Collected data
*** Block opens ***

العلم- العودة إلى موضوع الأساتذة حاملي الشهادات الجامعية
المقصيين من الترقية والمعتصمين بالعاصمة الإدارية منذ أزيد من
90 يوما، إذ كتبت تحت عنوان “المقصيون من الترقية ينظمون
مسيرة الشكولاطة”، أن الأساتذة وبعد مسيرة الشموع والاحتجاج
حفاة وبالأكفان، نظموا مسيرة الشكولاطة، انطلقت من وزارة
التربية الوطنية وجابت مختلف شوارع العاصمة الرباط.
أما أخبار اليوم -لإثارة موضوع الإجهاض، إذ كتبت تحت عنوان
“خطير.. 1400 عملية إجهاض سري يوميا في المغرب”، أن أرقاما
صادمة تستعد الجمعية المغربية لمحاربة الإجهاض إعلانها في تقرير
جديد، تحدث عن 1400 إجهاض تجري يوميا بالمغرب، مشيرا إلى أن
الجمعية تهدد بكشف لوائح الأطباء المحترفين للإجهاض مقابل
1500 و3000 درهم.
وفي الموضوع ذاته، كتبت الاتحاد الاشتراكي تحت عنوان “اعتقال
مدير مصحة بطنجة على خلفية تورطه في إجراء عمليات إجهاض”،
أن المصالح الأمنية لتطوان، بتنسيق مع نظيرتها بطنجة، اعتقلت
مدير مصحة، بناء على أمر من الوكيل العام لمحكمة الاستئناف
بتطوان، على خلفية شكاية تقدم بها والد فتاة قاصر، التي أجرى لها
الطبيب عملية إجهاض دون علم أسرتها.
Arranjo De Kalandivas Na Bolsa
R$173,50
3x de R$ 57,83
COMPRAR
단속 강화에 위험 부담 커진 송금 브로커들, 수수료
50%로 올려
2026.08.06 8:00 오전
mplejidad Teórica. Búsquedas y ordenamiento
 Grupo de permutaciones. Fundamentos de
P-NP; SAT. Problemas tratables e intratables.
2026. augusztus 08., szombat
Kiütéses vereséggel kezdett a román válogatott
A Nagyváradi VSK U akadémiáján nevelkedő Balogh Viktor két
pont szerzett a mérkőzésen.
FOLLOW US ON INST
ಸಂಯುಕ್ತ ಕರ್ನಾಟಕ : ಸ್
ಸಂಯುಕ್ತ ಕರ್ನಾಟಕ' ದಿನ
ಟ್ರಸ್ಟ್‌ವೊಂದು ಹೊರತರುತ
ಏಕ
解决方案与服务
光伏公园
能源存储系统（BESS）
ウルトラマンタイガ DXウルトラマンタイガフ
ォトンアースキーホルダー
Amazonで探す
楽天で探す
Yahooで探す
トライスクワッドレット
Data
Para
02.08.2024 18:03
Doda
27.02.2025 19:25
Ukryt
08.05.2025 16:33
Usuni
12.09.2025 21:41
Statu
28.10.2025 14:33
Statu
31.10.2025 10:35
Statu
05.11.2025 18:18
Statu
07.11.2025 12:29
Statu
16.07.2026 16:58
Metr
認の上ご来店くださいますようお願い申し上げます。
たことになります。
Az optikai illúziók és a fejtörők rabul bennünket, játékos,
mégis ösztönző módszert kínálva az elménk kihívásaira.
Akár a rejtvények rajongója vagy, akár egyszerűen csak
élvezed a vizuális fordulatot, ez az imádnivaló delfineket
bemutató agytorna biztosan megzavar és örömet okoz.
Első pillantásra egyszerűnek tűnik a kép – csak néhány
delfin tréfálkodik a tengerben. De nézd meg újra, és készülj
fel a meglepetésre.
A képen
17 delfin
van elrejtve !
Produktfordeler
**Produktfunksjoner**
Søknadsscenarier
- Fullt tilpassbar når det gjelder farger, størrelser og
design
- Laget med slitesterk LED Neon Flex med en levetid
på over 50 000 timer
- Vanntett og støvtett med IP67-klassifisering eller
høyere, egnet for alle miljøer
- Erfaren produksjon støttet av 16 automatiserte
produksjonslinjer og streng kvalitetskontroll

*** Block closes ***

Rewrite the stretch from the start of the records through the line containing "جديد، تحدث عن", replacing "الأساتذة" with "المدرسين" and leaving everything else unchanged.

العلم- العودة إلى موضوع المدرسين حاملي الشهادات الجامعية
المقصيين من الترقية والمعتصمين بالعاصمة الإدارية منذ أزيد من
90 يوما، إذ كتبت تحت عنوان “المقصيون من الترقية ينظمون
مسيرة الشكولاطة”، أن المدرسين وبعد مسيرة الشموع والاحتجاج
حفاة وبالأكفان، نظموا مسيرة الشكولاطة، انطلقت من وزارة
التربية الوطنية وجابت مختلف شوارع العاصمة الرباط.
أما أخبار اليوم -لإثارة موضوع الإجهاض، إذ كتبت تحت عنوان
“خطير.. 1400 عملية إجهاض سري يوميا في المغرب”، أن أرقاما
صادمة تستعد الجمعية المغربية لمحاربة الإجهاض إعلانها في تقرير
جديد، تحدث عن 1400 إجهاض تجري يوميا بالمغرب، مشيرا إلى أن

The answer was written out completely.